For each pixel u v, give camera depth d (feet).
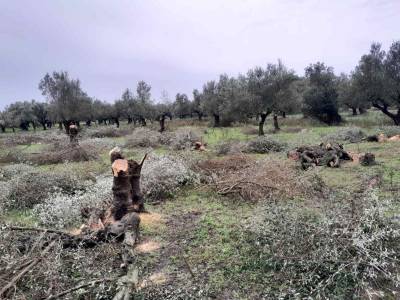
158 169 29.19
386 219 15.90
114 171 20.35
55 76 106.32
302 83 111.86
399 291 13.14
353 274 13.26
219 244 18.22
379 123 85.15
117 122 145.38
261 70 82.28
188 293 13.57
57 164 47.91
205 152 51.98
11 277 13.79
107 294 13.57
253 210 23.53
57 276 13.43
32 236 17.04
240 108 83.05
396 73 77.61
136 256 16.28
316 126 95.76
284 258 14.75
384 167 33.99
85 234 17.85
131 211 20.56
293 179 26.89
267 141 50.67
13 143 85.05
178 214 23.76
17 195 27.40
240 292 13.83
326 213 16.61
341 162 38.04
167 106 118.42
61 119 107.76
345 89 98.53
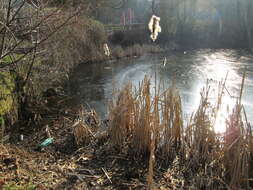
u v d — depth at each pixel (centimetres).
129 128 482
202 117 429
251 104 766
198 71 1323
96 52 1627
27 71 693
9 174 359
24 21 484
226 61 1656
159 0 2652
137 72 1315
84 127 507
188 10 2975
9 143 495
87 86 1030
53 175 380
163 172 402
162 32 2700
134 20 2725
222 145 418
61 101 812
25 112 654
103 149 472
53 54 855
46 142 497
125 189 358
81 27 1138
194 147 429
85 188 355
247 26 2761
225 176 384
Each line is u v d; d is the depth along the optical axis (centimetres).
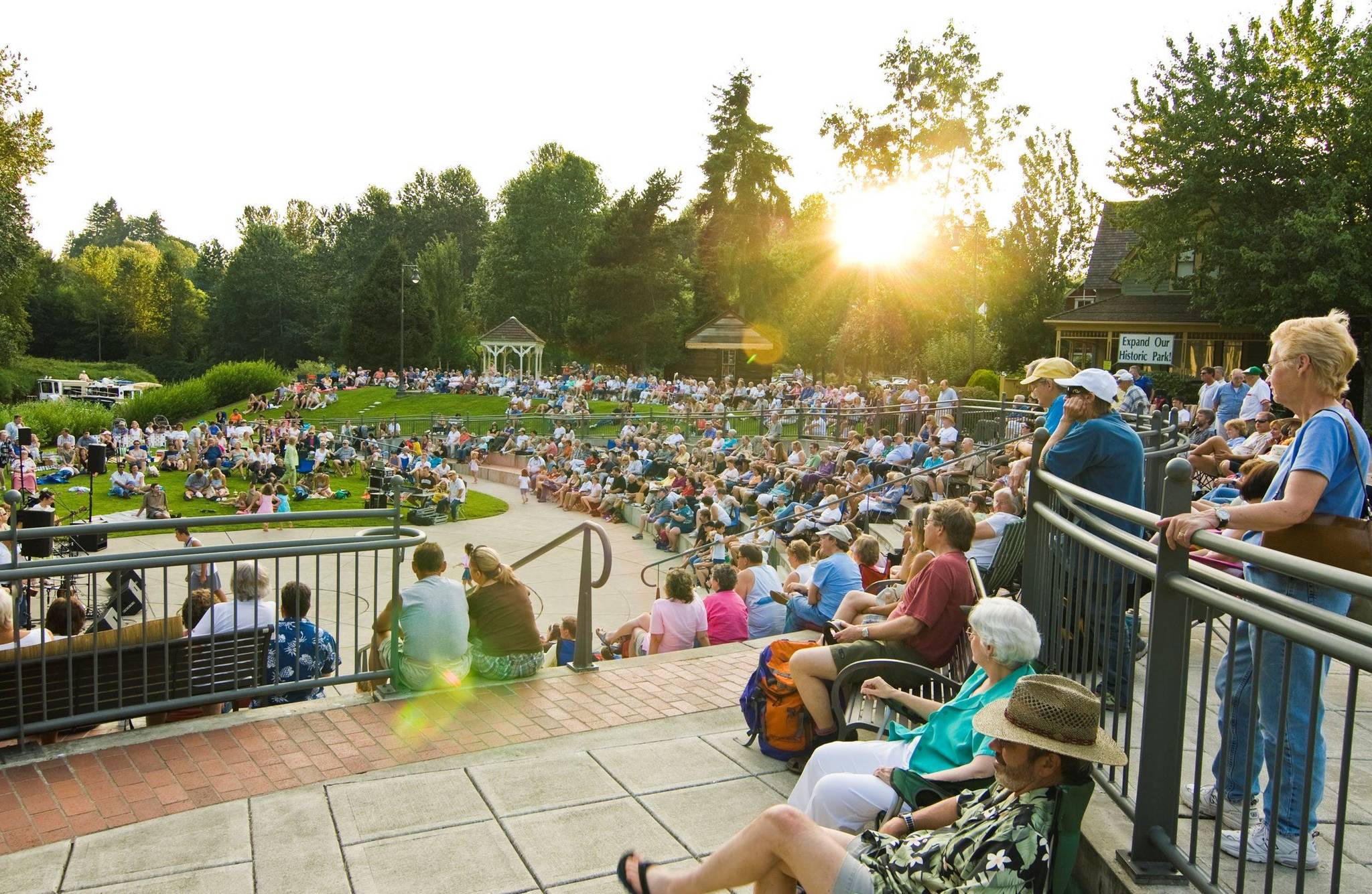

———

▶ [EXERCISE]: Looking at the records above, extract only the lines from the one with "240 292 13.83" through the last line, exactly, with the pictures left out.

▶ [EXERCISE RESPONSE]:
240 292 13.83
326 213 16.61
341 162 38.04
167 106 118.42
61 119 107.76
345 89 98.53
u v d — depth at each pixel (centimetres).
129 128 482
202 117 429
251 104 766
198 71 1323
96 52 1627
27 71 693
9 174 359
24 21 484
226 61 1656
159 0 2652
137 72 1315
84 127 507
188 10 2975
9 143 495
87 86 1030
53 175 380
163 172 402
162 32 2700
134 20 2725
222 145 418
61 101 812
25 112 654
103 149 472
53 54 855
46 142 497
125 189 358
81 27 1138
194 147 429
85 188 355
247 26 2761
225 176 384
Each line is u v d; d is the depth along the optical axis (centimetres).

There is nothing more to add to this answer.